The New Delhi Bench of the Income Tax Appellate Tribunal ( ITAT ) ruled that “Live Rights” are not “copyright”, any payments made are not taxable as royalty.

The question before the Tribunal is as to, whether the right to broadcast “Live events” is not “copyright” and payment made there to is “Royalty” under section 9(1)(vi) or not?

The assessee has deducted tax at source under Section 195 of the Income Tax Act, 1961 on the payment remitted in lieu of acquisition of “Non-Live Rights” considering the same to be “Royalty” under Section 9(1)(vi) of the Income Tax Act chargeable to tax in the hands of the non-resident overseas rights holder in India. The assessee has not deducted any tax at source under Section 195 on the payment made for “Live Rights”.
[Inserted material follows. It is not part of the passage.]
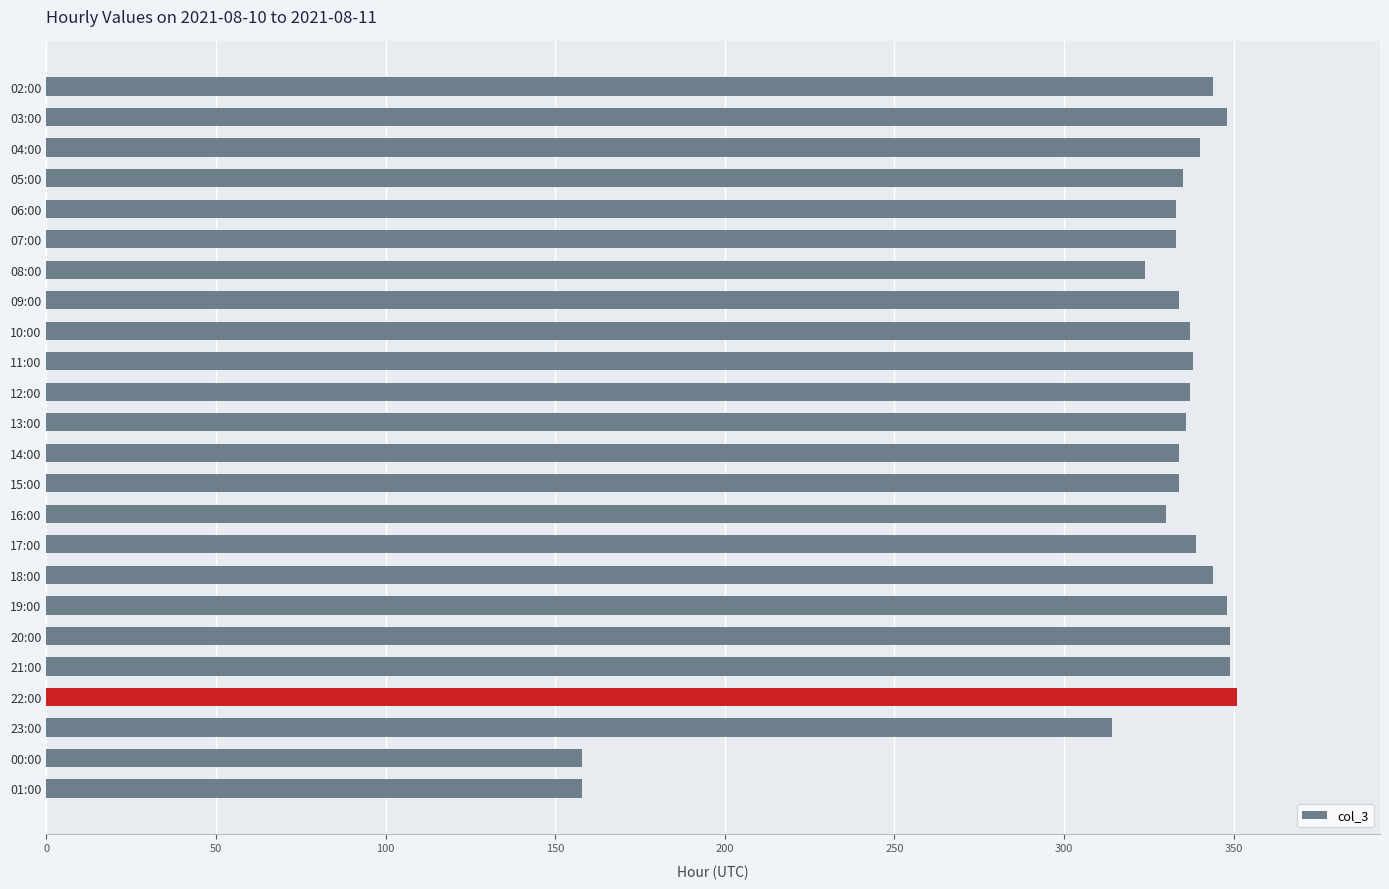

What is the sum of all values?

7747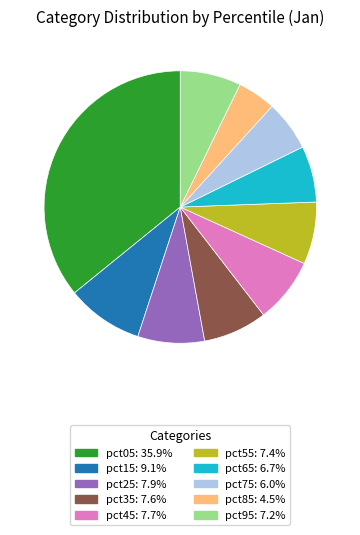

Combined, do pct15 and pct35 account for over 50%?

No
The CIT(A) passed the order under Section 201 of the Income Tax Act by observing that the payment for “Live Rights” is chargeable to tax as “Royalty” in the hands of the non-resident overseas rights holder warranting withholding of tax under Section 195 of the Income Tax Act. Aggrieved, the assessee filed appeal before the Tribunal.

A Two-Member Bench comprising Saktijit Dey, Vice President and Dr. B. R. R. Kumar, Accountant Member observed that “We hold that broadcasting “Live events” does not amount to a work in which copyright subsists, meaning thereby right to broadcast live events i.e ., “Live Rights” , is not “copyright” and therefore any payment made thereto can’t be said to be chargeable to tax as royalty under Section 9(1)(vi).”

“We find that the payments in dispute are made to overseas rights holder. The said payments are neither made to any satellite operators nor for use of any satellite. Thus, the payments in dispute are not made for use of any “process” as defined under Section 9(1)(vi) of the Act and can’t be charged to tax as “Royalty” in the hands of the overseas rights holders. Accordingly, we hold that the AO while passing the order under Section 201 of the Ac t has erred in law by treating the remittances to have been made for use of a “Process”.